Esther Gehlin née Henriques (1892–1949) was a Danish-Swedish painter of Jewish descent whose water colours and oils include still lifes, interiors, portraits and landscapes. From 1922, she and her artist husband Hugo Gehlin settled in the Swedish town of Helsingborg where local artists and writers frequently gathered in their home. In the 1940s, she created textile appliqués inspired by early Christian art.

==Biography==
Born in the Frederiksberg district of Copenhagen on 24 March 1892, Esther Henriques was the daughter of the factory director Michael Emil Martin Henriques and Julie Christiane Poulsen. Thanks to her father's success in producing knitted products, she was brought up in a well-to-do middle-class Jewish home. After attending The Technical Institute from 1908, she was admitted to the Royal Danish Academy of Fine Arts in 1911, graduating in 1915.

Gehlin married the Swedish painter Hugo Gehlin (1889–1953) in June 1917. In 1920, they spent a year in Italy visiting cities such as Assisi and Ravenna on a study trip. On their return, they held a joint exhibition at Stockholm's Gummeson Gallery. In 1922 they settled in Helsingborg, first in Raus and from 1925 in a house on St Clemens gata which became a venue for local artists, writers and actors to socialize.

For many years, Gehlin painted in water colours and oils, creating portraits, still lifes and landscapes, the latter inspired by views from her home which overlooked the city's port, houses and gardens.
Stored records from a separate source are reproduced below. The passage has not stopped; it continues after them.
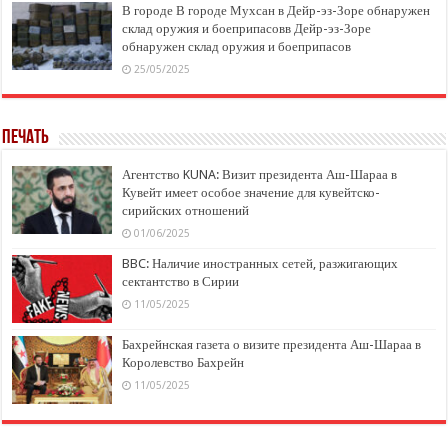
В городе В городе Мухсан в Дейр-эз-Зоре обнаружен
склад оружия и боеприпасовв Дейр-эз-Зоре
обнаружен склад оружия и боеприпасов
25/05/2025
Печать
Агентство KUNA: Визит президента Аш-Шараа в
Кувейт имеет особое значение для кувейтско-
сирийских отношений
01/06/2025
BBC: Наличие иностранных сетей, разжигающих
сектантство в Сирии
11/05/2025
Бахрейнская газета о визите президента Аш-Шараа в
Королевство Бахрейн
11/05/2025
Her work attracted generally favourable reviews, especially her still lifes. The same was true of her textile appliqués which she created from the late 1930s. Works by Esther Gehlin can be seen at the Nationalmuseum, Moderna Museet, Malmö Art Museum and in Helsingborg's museums. A retrospective was held at Helsingborg's Vikingsberg Art Museum in 1952, the year Gehlin would have turned 60.

Esther Gehlin died on 23 October 1949 in Helsingborg where she is buried in the Raus Cemetery.